In its opinion issued on June 29, 2023, the Supreme Court clarified the meaning of Title VII, unanimously holding that the statute requires an employer to grant a reasonable accommodation to its religious employees unless the employer can demonstrate that the accommodation would cause “substantial increased costs in relation to the conduct of the business.” The Court also stressed that animosity of co-workers to a particular religion or to a particular religious practice or expression in the workplace cannot be considered in evaluating an employee’s religious accommodation claim.

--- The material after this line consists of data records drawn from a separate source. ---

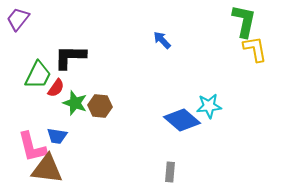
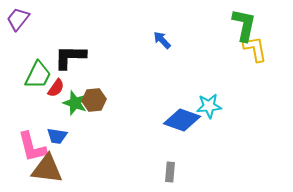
green L-shape: moved 4 px down
brown hexagon: moved 6 px left, 6 px up; rotated 10 degrees counterclockwise
blue diamond: rotated 21 degrees counterclockwise
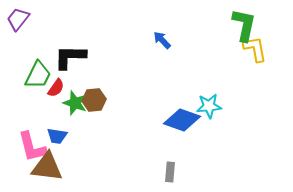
brown triangle: moved 2 px up
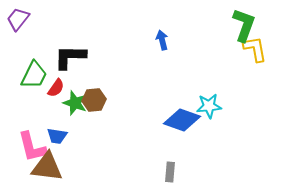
green L-shape: rotated 8 degrees clockwise
blue arrow: rotated 30 degrees clockwise
green trapezoid: moved 4 px left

In its ruling, the Court relied upon NCYI’s amicus brief, in which NCYI argued that, under the previous de minimis standard, accommodation for Sabbath observers was left to the goodwill of their employers and co-workers. The Court cited to NCYI’s amicus brief at page 13 of its opinion, noting that “a bevy of diverse religious organizations has told this Court that the de minimis test has blessed the denial of even minor accommodation in many cases, making it harder for members of minority faiths to enter the job market.”
The updated standard for religious accommodation found in the Supreme Court’s opinion should provide much greater protection to Jews and other religious minority employees in the workplace. Jewish employees who are forced to choose between their jobs and their religious practices should now be able to rely upon the Groffdecision and obtain the religious accommodations to which they are entitled under federal law.
David Schultz is a Los Angeles attorney and the Chairman of the Board of the National Council of Young Israel.